(Beginning of The data)

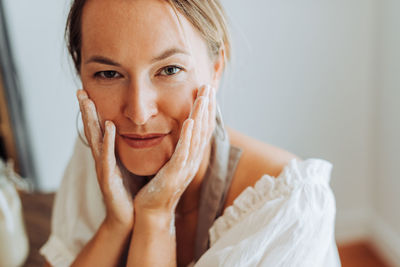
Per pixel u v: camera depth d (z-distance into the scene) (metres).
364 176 1.52
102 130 0.45
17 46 1.18
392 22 1.22
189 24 0.40
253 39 1.22
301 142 1.43
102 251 0.52
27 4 1.13
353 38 1.30
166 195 0.47
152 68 0.39
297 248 0.45
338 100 1.38
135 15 0.36
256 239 0.44
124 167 0.50
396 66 1.25
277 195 0.48
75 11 0.42
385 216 1.48
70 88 1.27
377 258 1.50
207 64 0.44
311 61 1.30
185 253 0.62
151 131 0.42
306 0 1.21
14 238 0.66
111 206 0.49
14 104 1.25
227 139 0.53
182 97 0.41
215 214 0.54
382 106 1.37
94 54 0.39
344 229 1.57
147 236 0.48
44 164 1.39
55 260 0.64
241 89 1.28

(End of The data)

§ **What is needed**
Copy the listing exactly. Any image in it stays out of the copy.

§ **Problem solution**
Per pixel u v: camera depth d (z-distance into the scene) (metres).
364 176 1.52
102 130 0.45
17 46 1.18
392 22 1.22
189 24 0.40
253 39 1.22
301 142 1.43
102 251 0.52
27 4 1.13
353 38 1.30
166 195 0.47
152 68 0.39
297 248 0.45
338 100 1.38
135 15 0.36
256 239 0.44
124 167 0.50
396 66 1.25
277 195 0.48
75 11 0.42
385 216 1.48
70 88 1.27
377 258 1.50
207 64 0.44
311 61 1.30
185 253 0.62
151 131 0.42
306 0 1.21
14 238 0.66
111 206 0.49
14 104 1.25
227 139 0.53
182 97 0.41
215 214 0.54
382 106 1.37
94 54 0.39
344 229 1.57
147 236 0.48
44 164 1.39
55 260 0.64
241 89 1.28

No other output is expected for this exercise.